** Activity **
Please rewrite every one of the entries below with "pie" changed to "pie chart" and everything else left as it is. Omit the pictures from your version.

** Input data **
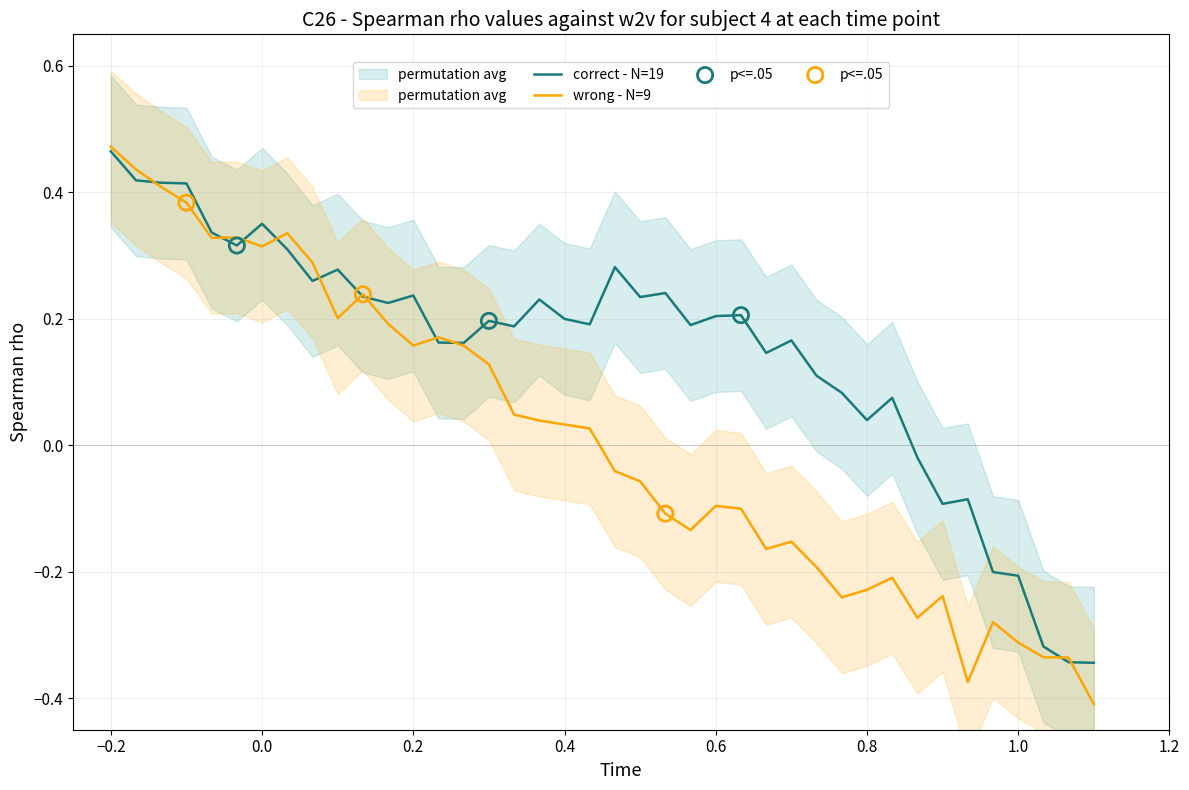

At which label does wrong - N=9 reach its peak?

−0.2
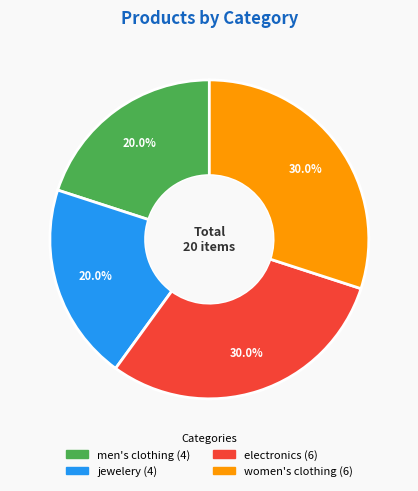

Approximately how many times larger is the value at women's clothing compared to jewelery?

1.5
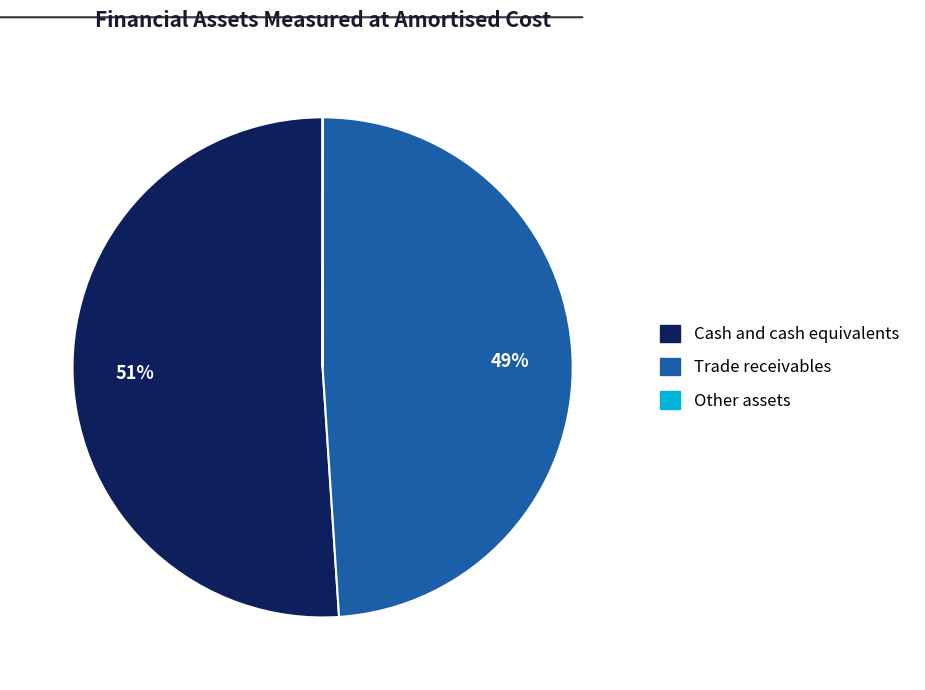

Is it true that Cash and cash equivalents is 51% of the pie?

True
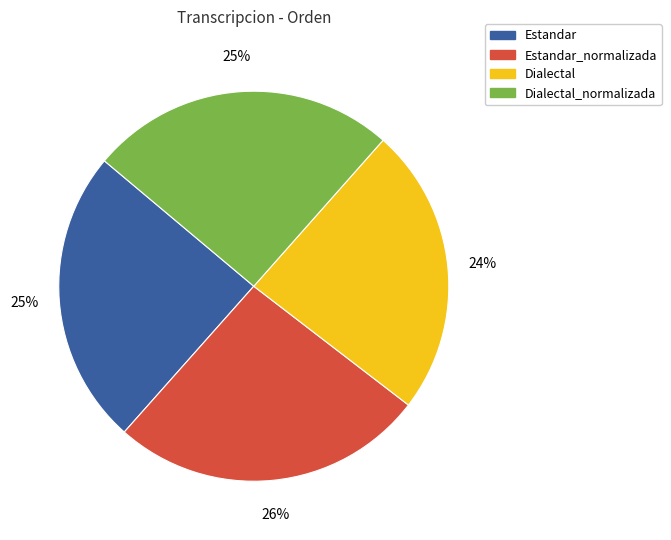

Count the number of slices in the pie.

4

** Response for this exercise **
At which label does wrong - N=9 reach its peak?

−0.2

Approximately how many times larger is the value at women's clothing compared to jewelery?

1.5

Is it true that Cash and cash equivalents is 51% of the pie chart?

True

Count the number of slices in the pie chart.

4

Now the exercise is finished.